MAPUTO — Police in Mozambique said this week that they had killed nine insurgents in the country’s far north after ten people were decapitated by suspected jihadists in the region last week.
Cabo Delgado province, which is expected to become the center of the country’s nascent natural gas industry after several promising discoveries, has seen a number of deadly attacks by suspected radical Islamists since October.
“Nine insurgents were killed” during the weekend, said a police official who spoke to journalists on condition of anonymity, adding that more details would be given this week.
On May 27 a group of radicalised Muslims, known locally as “al-Shabaab”, attacked two small villages near the Tanzanian border and killed 10 residents who were found decapitated.

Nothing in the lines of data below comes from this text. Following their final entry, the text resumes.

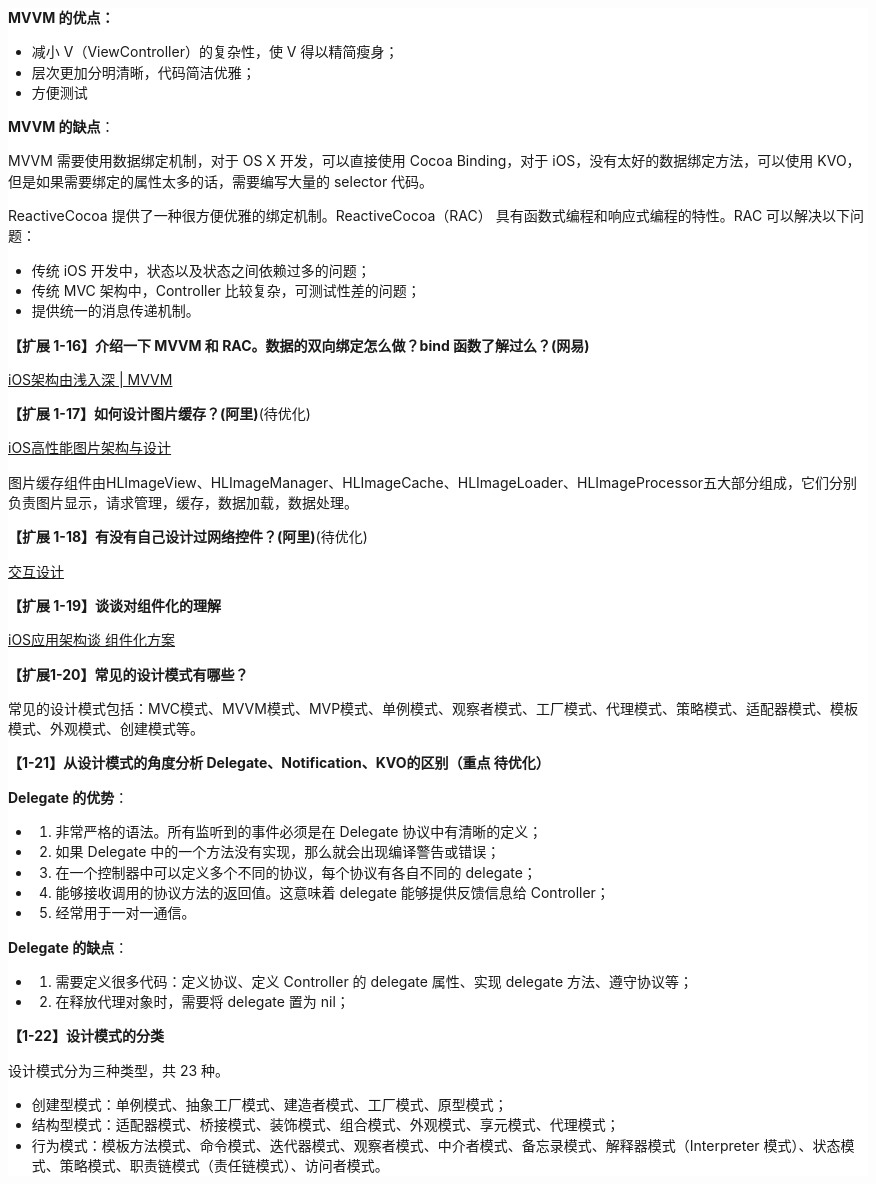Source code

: **MVVM 的优点：**

* 减小 V（ViewController）的复杂性，使 V 得以精简瘦身；
* 层次更加分明清晰，代码简洁优雅；
* 方便测试

**MVVM 的缺点**：

MVVM 需要使用数据绑定机制，对于 OS X 开发，可以直接使用 Cocoa Binding，对于 iOS，没有太好的数据绑定方法，可以使用 KVO，但是如果需要绑定的属性太多的话，需要编写大量的 selector 代码。

ReactiveCocoa 提供了一种很方便优雅的绑定机制。ReactiveCocoa（RAC） 具有函数式编程和响应式编程的特性。RAC 可以解决以下问题：

* 传统 iOS 开发中，状态以及状态之间依赖过多的问题；
* 传统 MVC 架构中，Controller 比较复杂，可测试性差的问题；
* 提供统一的消息传递机制。

**【扩展 1-16】介绍一下 MVVM 和 RAC。数据的双向绑定怎么做？bind 函数了解过么？(网易)**

[iOS架构由浅入深 | MVVM](https://juejin.im/post/5b66a8c251882519790caae8)

**【扩展 1-17】如何设计图片缓存？(阿里)**(待优化)

[iOS高性能图片架构与设计](https://zhuanlan.zhihu.com/p/20273299)


图片缓存组件由HLImageView、HLImageManager、HLImageCache、HLImageLoader、HLImageProcessor五大部分组成，它们分别负责图片显示，请求管理，缓存，数据加载，数据处理。


**【扩展 1-18】有没有自己设计过网络控件？(阿里)**(待优化)

[交互设计](https://merlinwu330387414.wordpress.com/2018/02/02/%E4%BA%A4%E4%BA%92%E8%AE%BE%E8%AE%A1-%E6%8E%A7%E4%BB%B6%E8%AE%BE%E8%AE%A1/)

**【扩展 1-19】谈谈对组件化的理解**

[iOS应用架构谈 组件化方案](https://casatwy.com/iOS-Modulization.html)

**【扩展1-20】常见的设计模式有哪些？**

常见的设计模式包括：MVC模式、MVVM模式、MVP模式、单例模式、观察者模式、工厂模式、代理模式、策略模式、适配器模式、模板模式、外观模式、创建模式等。

**【1-21】从设计模式的角度分析 Delegate、Notification、KVO的区别（重点 待优化）**

**Delegate 的优势**：

* 1. 非常严格的语法。所有监听到的事件必须是在 Delegate 协议中有清晰的定义；
* 2. 如果 Delegate 中的一个方法没有实现，那么就会出现编译警告或错误；
* 3. 在一个控制器中可以定义多个不同的协议，每个协议有各自不同的 delegate；
* 4. 能够接收调用的协议方法的返回值。这意味着 delegate 能够提供反馈信息给 Controller；
* 5. 经常用于一对一通信。

**Delegate 的缺点**：

* 1. 需要定义很多代码：定义协议、定义 Controller 的 delegate 属性、实现 delegate 方法、遵守协议等；
* 2. 在释放代理对象时，需要将 delegate 置为 nil；

**【1-22】设计模式的分类**

设计模式分为三种类型，共 23 种。

* 创建型模式：单例模式、抽象工厂模式、建造者模式、工厂模式、原型模式；
* 结构型模式：适配器模式、桥接模式、装饰模式、组合模式、外观模式、享元模式、代理模式；
* 行为模式：模板方法模式、命令模式、迭代器模式、观察者模式、中介者模式、备忘录模式、解释器模式（Interpreter 模式）、状态模式、策略模式、职责链模式（责任链模式）、访问者模式。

The same group hit the headlines in October when it took control of the town of Mocimboa da Praia, also in Cabo Delgado province.
The nine insurgents were killed close to the site of last week’s beheadings.
The group, which has no known link to the Somali jihadist group of the same name, was described by witnesses to AFP as a radical jihadist faction allegedly been responsible for a number of attacks in Cabo Delgado since becoming active.
According to a police spokesman interviewed on state-run TVM, security forces killed two members of the group, preventing them from attacking a local village, before killing a further seven.
Assault rifles and Arabic-language documents were recovered from the scene, the spokesman added.
More than 300 people suspected of having ties to the group have been arrested since October, with more than a third still held, according to the authorities.
The country’s north has largely missed out on the economic growth of the last 20 years, and the region sees itself as a neglected outpost, giving the radical Al-Shabaab-style ideology a receptive audience.